INSTRUCTIONS TO FOLLOW:
Give the text of the records below as a numbered list, one line to each item, with blank lines left out.

GIVEN DATA:
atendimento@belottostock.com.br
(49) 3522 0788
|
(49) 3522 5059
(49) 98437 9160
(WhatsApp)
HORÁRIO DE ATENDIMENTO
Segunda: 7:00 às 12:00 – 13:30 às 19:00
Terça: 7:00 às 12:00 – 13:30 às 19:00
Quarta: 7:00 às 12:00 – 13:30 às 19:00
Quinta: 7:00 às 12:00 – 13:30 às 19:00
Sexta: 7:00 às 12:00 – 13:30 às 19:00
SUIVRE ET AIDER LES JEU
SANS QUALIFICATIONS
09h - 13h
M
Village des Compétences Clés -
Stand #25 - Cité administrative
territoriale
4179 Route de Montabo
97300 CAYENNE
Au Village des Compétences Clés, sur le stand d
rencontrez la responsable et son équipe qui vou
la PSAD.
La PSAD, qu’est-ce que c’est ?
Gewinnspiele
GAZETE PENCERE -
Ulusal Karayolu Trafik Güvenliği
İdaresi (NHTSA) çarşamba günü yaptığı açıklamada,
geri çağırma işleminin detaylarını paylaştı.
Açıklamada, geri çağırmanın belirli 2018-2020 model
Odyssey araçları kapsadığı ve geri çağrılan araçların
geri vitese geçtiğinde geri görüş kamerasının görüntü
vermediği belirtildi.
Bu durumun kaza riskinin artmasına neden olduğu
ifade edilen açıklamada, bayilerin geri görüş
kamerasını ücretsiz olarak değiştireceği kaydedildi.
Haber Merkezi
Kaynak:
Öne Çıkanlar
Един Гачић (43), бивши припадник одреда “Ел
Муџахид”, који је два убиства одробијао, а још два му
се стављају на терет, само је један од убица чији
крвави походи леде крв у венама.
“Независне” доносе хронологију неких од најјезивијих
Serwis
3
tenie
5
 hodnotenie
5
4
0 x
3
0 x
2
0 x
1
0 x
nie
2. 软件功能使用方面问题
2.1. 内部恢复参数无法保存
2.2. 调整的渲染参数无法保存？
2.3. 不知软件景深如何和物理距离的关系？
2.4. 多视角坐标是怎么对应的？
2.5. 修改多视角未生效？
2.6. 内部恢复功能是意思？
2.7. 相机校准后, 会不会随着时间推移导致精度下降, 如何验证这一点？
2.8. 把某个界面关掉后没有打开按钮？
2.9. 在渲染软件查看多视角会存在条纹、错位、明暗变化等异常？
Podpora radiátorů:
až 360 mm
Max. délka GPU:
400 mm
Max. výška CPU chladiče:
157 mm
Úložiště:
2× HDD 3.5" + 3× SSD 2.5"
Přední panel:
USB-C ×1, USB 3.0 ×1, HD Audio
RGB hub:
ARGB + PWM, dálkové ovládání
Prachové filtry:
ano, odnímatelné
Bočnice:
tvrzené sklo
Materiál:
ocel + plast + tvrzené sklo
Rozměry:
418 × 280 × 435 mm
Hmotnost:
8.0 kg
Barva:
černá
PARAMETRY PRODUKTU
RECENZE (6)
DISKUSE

WRITTEN RESPONSE:
1. atendimento@belottostock.com.br
2. (49) 3522 0788
3. |
4. (49) 3522 5059
5. (49) 98437 9160
6. (WhatsApp)
7. HORÁRIO DE ATENDIMENTO
8. Segunda: 7:00 às 12:00 – 13:30 às 19:00
9. Terça: 7:00 às 12:00 – 13:30 às 19:00
10. Quarta: 7:00 às 12:00 – 13:30 às 19:00
11. Quinta: 7:00 às 12:00 – 13:30 às 19:00
12. Sexta: 7:00 às 12:00 – 13:30 às 19:00
13. SUIVRE ET AIDER LES JEU
14. SANS QUALIFICATIONS
15. 09h - 13h
16. M
17. Village des Compétences Clés -
18. Stand #25 - Cité administrative
19. territoriale
20. 4179 Route de Montabo
21. 97300 CAYENNE
22. Au Village des Compétences Clés, sur le stand d
23. rencontrez la responsable et son équipe qui vou
24. la PSAD.
25. La PSAD, qu’est-ce que c’est ?
26. Gewinnspiele
27. GAZETE PENCERE -
28. Ulusal Karayolu Trafik Güvenliği
29. İdaresi (NHTSA) çarşamba günü yaptığı açıklamada,
30. geri çağırma işleminin detaylarını paylaştı.
31. Açıklamada, geri çağırmanın belirli 2018-2020 model
32. Odyssey araçları kapsadığı ve geri çağrılan araçların
33. geri vitese geçtiğinde geri görüş kamerasının görüntü
34. vermediği belirtildi.
35. Bu durumun kaza riskinin artmasına neden olduğu
36. ifade edilen açıklamada, bayilerin geri görüş
37. kamerasını ücretsiz olarak değiştireceği kaydedildi.
38. Haber Merkezi
39. Kaynak:
40. Öne Çıkanlar
41. Един Гачић (43), бивши припадник одреда “Ел
42. Муџахид”, који је два убиства одробијао, а још два му
43. се стављају на терет, само је један од убица чији
44. крвави походи леде крв у венама.
45. “Независне” доносе хронологију неких од најјезивијих
46. Serwis
47. 3
48. tenie
49. 5
50.  hodnotenie
51. 5
52. 4
53. 0 x
54. 3
55. 0 x
56. 2
57. 0 x
58. 1
59. 0 x
60. nie
61. 2. 软件功能使用方面问题
62. 2.1. 内部恢复参数无法保存
63. 2.2. 调整的渲染参数无法保存？
64. 2.3. 不知软件景深如何和物理距离的关系？
65. 2.4. 多视角坐标是怎么对应的？
66. 2.5. 修改多视角未生效？
67. 2.6. 内部恢复功能是意思？
68. 2.7. 相机校准后, 会不会随着时间推移导致精度下降, 如何验证这一点？
69. 2.8. 把某个界面关掉后没有打开按钮？
70. 2.9. 在渲染软件查看多视角会存在条纹、错位、明暗变化等异常？
71. Podpora radiátorů:
72. až 360 mm
73. Max. délka GPU:
74. 400 mm
75. Max. výška CPU chladiče:
76. 157 mm
77. Úložiště:
78. 2× HDD 3.5" + 3× SSD 2.5"
79. Přední panel:
80. USB-C ×1, USB 3.0 ×1, HD Audio
81. RGB hub:
82. ARGB + PWM, dálkové ovládání
83. Prachové filtry:
84. ano, odnímatelné
85. Bočnice:
86. tvrzené sklo
87. Materiál:
88. ocel + plast + tvrzené sklo
89. Rozměry:
90. 418 × 280 × 435 mm
91. Hmotnost:
92. 8.0 kg
93. Barva:
94. černá
95. PARAMETRY PRODUKTU
96. RECENZE (6)
97. DISKUSE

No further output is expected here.